(Entries taken from a collection)
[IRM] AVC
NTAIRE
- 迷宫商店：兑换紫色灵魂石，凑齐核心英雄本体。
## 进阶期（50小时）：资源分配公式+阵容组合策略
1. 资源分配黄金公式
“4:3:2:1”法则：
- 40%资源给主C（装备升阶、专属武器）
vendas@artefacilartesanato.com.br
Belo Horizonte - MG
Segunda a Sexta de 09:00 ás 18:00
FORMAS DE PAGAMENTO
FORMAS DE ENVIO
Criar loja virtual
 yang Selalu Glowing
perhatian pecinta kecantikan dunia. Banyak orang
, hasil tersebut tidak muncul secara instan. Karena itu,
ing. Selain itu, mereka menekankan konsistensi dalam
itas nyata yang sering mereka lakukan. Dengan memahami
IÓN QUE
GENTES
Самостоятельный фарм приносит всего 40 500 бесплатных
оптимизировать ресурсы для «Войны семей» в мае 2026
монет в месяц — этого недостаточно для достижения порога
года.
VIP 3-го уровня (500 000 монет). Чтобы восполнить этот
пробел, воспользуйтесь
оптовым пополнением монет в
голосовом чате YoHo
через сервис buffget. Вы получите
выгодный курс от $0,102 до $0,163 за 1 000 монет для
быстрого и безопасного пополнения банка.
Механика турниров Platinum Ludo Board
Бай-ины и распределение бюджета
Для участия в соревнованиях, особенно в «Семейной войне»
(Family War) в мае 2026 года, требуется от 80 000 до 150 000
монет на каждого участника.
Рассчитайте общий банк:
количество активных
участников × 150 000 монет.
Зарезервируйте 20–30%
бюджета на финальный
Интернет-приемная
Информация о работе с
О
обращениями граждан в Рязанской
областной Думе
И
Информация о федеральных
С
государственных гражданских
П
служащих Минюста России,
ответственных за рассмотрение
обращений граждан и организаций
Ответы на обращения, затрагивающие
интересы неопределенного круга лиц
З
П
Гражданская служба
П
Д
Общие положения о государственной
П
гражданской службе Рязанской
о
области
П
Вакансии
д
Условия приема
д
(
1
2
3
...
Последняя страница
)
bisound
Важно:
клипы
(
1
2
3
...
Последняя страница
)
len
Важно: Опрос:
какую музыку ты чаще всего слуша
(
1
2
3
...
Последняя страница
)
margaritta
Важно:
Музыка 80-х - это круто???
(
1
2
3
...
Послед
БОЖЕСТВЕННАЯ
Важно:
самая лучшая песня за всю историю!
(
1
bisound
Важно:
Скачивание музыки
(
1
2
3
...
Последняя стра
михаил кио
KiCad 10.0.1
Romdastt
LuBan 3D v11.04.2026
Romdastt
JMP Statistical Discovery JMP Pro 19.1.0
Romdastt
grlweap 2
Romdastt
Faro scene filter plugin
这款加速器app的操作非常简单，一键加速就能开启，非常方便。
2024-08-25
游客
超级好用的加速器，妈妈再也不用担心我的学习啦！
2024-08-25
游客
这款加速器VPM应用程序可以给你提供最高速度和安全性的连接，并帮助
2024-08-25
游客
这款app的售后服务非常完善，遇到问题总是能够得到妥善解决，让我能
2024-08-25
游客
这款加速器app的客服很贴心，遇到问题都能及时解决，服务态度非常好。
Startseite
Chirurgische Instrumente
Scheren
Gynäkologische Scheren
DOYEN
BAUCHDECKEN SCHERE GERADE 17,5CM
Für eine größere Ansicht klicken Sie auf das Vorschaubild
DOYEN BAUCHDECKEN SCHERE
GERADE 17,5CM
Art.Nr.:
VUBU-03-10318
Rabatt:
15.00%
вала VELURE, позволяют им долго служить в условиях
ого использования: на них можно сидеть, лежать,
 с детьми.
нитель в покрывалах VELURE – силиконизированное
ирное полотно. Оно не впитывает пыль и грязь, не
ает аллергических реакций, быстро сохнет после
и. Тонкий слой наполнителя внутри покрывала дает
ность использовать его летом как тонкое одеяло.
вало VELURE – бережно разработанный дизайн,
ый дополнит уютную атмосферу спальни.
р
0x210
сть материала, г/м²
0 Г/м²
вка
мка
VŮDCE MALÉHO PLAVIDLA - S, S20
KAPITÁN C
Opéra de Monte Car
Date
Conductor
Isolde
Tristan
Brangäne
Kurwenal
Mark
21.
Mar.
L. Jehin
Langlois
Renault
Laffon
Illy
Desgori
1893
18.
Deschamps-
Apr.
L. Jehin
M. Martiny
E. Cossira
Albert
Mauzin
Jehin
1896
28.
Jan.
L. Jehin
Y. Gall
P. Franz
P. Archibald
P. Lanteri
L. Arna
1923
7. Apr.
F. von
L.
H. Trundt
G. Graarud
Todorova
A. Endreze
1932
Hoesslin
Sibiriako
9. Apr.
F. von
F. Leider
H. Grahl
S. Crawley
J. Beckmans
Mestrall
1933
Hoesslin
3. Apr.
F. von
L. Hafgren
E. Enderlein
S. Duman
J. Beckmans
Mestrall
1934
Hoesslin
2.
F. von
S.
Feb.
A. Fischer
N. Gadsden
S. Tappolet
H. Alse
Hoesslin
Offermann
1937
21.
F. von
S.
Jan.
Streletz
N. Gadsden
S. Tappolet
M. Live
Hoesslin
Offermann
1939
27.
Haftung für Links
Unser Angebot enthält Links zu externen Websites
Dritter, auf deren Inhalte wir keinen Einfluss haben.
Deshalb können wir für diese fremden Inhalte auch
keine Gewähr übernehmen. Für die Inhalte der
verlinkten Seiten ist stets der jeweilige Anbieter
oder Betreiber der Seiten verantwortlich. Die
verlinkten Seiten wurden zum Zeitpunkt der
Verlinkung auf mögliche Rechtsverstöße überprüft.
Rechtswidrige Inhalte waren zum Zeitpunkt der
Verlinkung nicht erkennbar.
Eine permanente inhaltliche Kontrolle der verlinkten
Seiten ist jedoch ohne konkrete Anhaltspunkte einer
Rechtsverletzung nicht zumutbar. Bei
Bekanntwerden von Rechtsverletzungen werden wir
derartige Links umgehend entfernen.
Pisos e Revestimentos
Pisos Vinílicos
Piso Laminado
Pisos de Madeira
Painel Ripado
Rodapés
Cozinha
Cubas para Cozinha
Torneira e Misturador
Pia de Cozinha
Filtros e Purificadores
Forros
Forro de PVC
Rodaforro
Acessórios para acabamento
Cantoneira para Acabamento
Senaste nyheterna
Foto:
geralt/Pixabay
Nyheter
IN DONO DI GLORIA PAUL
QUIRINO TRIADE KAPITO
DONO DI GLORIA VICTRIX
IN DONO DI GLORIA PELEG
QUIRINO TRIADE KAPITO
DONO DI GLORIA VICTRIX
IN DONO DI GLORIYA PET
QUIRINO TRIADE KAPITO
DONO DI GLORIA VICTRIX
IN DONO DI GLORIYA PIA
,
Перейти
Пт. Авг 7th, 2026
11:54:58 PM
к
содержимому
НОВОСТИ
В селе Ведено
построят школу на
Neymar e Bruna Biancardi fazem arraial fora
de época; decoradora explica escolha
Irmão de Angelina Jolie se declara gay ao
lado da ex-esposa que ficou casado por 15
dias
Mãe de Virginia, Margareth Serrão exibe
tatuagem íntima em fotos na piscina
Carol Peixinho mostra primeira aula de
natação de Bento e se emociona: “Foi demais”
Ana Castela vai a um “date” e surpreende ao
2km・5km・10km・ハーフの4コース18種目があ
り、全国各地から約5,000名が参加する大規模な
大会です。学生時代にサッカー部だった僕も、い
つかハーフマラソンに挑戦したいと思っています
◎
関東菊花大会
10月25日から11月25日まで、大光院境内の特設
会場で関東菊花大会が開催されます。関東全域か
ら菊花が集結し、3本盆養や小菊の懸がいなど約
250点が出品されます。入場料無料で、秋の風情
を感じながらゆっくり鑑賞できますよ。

- TRY IT -
Every entry is to be restated word for word.

- YOUR RESPONSE -
[IRM] AVC
NTAIRE
- 迷宫商店：兑换紫色灵魂石，凑齐核心英雄本体。
## 进阶期（50小时）：资源分配公式+阵容组合策略
1. 资源分配黄金公式
“4:3:2:1”法则：
- 40%资源给主C（装备升阶、专属武器）
vendas@artefacilartesanato.com.br
Belo Horizonte - MG
Segunda a Sexta de 09:00 ás 18:00
FORMAS DE PAGAMENTO
FORMAS DE ENVIO
Criar loja virtual
 yang Selalu Glowing
perhatian pecinta kecantikan dunia. Banyak orang
, hasil tersebut tidak muncul secara instan. Karena itu,
ing. Selain itu, mereka menekankan konsistensi dalam
itas nyata yang sering mereka lakukan. Dengan memahami
IÓN QUE
GENTES
Самостоятельный фарм приносит всего 40 500 бесплатных
оптимизировать ресурсы для «Войны семей» в мае 2026
монет в месяц — этого недостаточно для достижения порога
года.
VIP 3-го уровня (500 000 монет). Чтобы восполнить этот
пробел, воспользуйтесь
оптовым пополнением монет в
голосовом чате YoHo
через сервис buffget. Вы получите
выгодный курс от $0,102 до $0,163 за 1 000 монет для
быстрого и безопасного пополнения банка.
Механика турниров Platinum Ludo Board
Бай-ины и распределение бюджета
Для участия в соревнованиях, особенно в «Семейной войне»
(Family War) в мае 2026 года, требуется от 80 000 до 150 000
монет на каждого участника.
Рассчитайте общий банк:
количество активных
участников × 150 000 монет.
Зарезервируйте 20–30%
бюджета на финальный
Интернет-приемная
Информация о работе с
О
обращениями граждан в Рязанской
областной Думе
И
Информация о федеральных
С
государственных гражданских
П
служащих Минюста России,
ответственных за рассмотрение
обращений граждан и организаций
Ответы на обращения, затрагивающие
интересы неопределенного круга лиц
З
П
Гражданская служба
П
Д
Общие положения о государственной
П
гражданской службе Рязанской
о
области
П
Вакансии
д
Условия приема
д
(
1
2
3
...
Последняя страница
)
bisound
Важно:
клипы
(
1
2
3
...
Последняя страница
)
len
Важно: Опрос:
какую музыку ты чаще всего слуша
(
1
2
3
...
Последняя страница
)
margaritta
Важно:
Музыка 80-х - это круто???
(
1
2
3
...
Послед
БОЖЕСТВЕННАЯ
Важно:
самая лучшая песня за всю историю!
(
1
bisound
Важно:
Скачивание музыки
(
1
2
3
...
Последняя стра
михаил кио
KiCad 10.0.1
Romdastt
LuBan 3D v11.04.2026
Romdastt
JMP Statistical Discovery JMP Pro 19.1.0
Romdastt
grlweap 2
Romdastt
Faro scene filter plugin
这款加速器app的操作非常简单，一键加速就能开启，非常方便。
2024-08-25
游客
超级好用的加速器，妈妈再也不用担心我的学习啦！
2024-08-25
游客
这款加速器VPM应用程序可以给你提供最高速度和安全性的连接，并帮助
2024-08-25
游客
这款app的售后服务非常完善，遇到问题总是能够得到妥善解决，让我能
2024-08-25
游客
这款加速器app的客服很贴心，遇到问题都能及时解决，服务态度非常好。
Startseite
Chirurgische Instrumente
Scheren
Gynäkologische Scheren
DOYEN
BAUCHDECKEN SCHERE GERADE 17,5CM
Für eine größere Ansicht klicken Sie auf das Vorschaubild
DOYEN BAUCHDECKEN SCHERE
GERADE 17,5CM
Art.Nr.:
VUBU-03-10318
Rabatt:
15.00%
вала VELURE, позволяют им долго служить в условиях
ого использования: на них можно сидеть, лежать,
 с детьми.
нитель в покрывалах VELURE – силиконизированное
ирное полотно. Оно не впитывает пыль и грязь, не
ает аллергических реакций, быстро сохнет после
и. Тонкий слой наполнителя внутри покрывала дает
ность использовать его летом как тонкое одеяло.
вало VELURE – бережно разработанный дизайн,
ый дополнит уютную атмосферу спальни.
р
0x210
сть материала, г/м²
0 Г/м²
вка
мка
VŮDCE MALÉHO PLAVIDLA - S, S20
KAPITÁN C
Opéra de Monte Car
Date
Conductor
Isolde
Tristan
Brangäne
Kurwenal
Mark
21.
Mar.
L. Jehin
Langlois
Renault
Laffon
Illy
Desgori
1893
18.
Deschamps-
Apr.
L. Jehin
M. Martiny
E. Cossira
Albert
Mauzin
Jehin
1896
28.
Jan.
L. Jehin
Y. Gall
P. Franz
P. Archibald
P. Lanteri
L. Arna
1923
7. Apr.
F. von
L.
H. Trundt
G. Graarud
Todorova
A. Endreze
1932
Hoesslin
Sibiriako
9. Apr.
F. von
F. Leider
H. Grahl
S. Crawley
J. Beckmans
Mestrall
1933
Hoesslin
3. Apr.
F. von
L. Hafgren
E. Enderlein
S. Duman
J. Beckmans
Mestrall
1934
Hoesslin
2.
F. von
S.
Feb.
A. Fischer
N. Gadsden
S. Tappolet
H. Alse
Hoesslin
Offermann
1937
21.
F. von
S.
Jan.
Streletz
N. Gadsden
S. Tappolet
M. Live
Hoesslin
Offermann
1939
27.
Haftung für Links
Unser Angebot enthält Links zu externen Websites
Dritter, auf deren Inhalte wir keinen Einfluss haben.
Deshalb können wir für diese fremden Inhalte auch
keine Gewähr übernehmen. Für die Inhalte der
verlinkten Seiten ist stets der jeweilige Anbieter
oder Betreiber der Seiten verantwortlich. Die
verlinkten Seiten wurden zum Zeitpunkt der
Verlinkung auf mögliche Rechtsverstöße überprüft.
Rechtswidrige Inhalte waren zum Zeitpunkt der
Verlinkung nicht erkennbar.
Eine permanente inhaltliche Kontrolle der verlinkten
Seiten ist jedoch ohne konkrete Anhaltspunkte einer
Rechtsverletzung nicht zumutbar. Bei
Bekanntwerden von Rechtsverletzungen werden wir
derartige Links umgehend entfernen.
Pisos e Revestimentos
Pisos Vinílicos
Piso Laminado
Pisos de Madeira
Painel Ripado
Rodapés
Cozinha
Cubas para Cozinha
Torneira e Misturador
Pia de Cozinha
Filtros e Purificadores
Forros
Forro de PVC
Rodaforro
Acessórios para acabamento
Cantoneira para Acabamento
Senaste nyheterna
Foto:
geralt/Pixabay
Nyheter
IN DONO DI GLORIA PAUL
QUIRINO TRIADE KAPITO
DONO DI GLORIA VICTRIX
IN DONO DI GLORIA PELEG
QUIRINO TRIADE KAPITO
DONO DI GLORIA VICTRIX
IN DONO DI GLORIYA PET
QUIRINO TRIADE KAPITO
DONO DI GLORIA VICTRIX
IN DONO DI GLORIYA PIA
,
Перейти
Пт. Авг 7th, 2026
11:54:58 PM
к
содержимому
НОВОСТИ
В селе Ведено
построят школу на
Neymar e Bruna Biancardi fazem arraial fora
de época; decoradora explica escolha
Irmão de Angelina Jolie se declara gay ao
lado da ex-esposa que ficou casado por 15
dias
Mãe de Virginia, Margareth Serrão exibe
tatuagem íntima em fotos na piscina
Carol Peixinho mostra primeira aula de
natação de Bento e se emociona: “Foi demais”
Ana Castela vai a um “date” e surpreende ao
2km・5km・10km・ハーフの4コース18種目があ
り、全国各地から約5,000名が参加する大規模な
大会です。学生時代にサッカー部だった僕も、い
つかハーフマラソンに挑戦したいと思っています
◎
関東菊花大会
10月25日から11月25日まで、大光院境内の特設
会場で関東菊花大会が開催されます。関東全域か
ら菊花が集結し、3本盆養や小菊の懸がいなど約
250点が出品されます。入場料無料で、秋の風情
を感じながらゆっくり鑑賞できますよ。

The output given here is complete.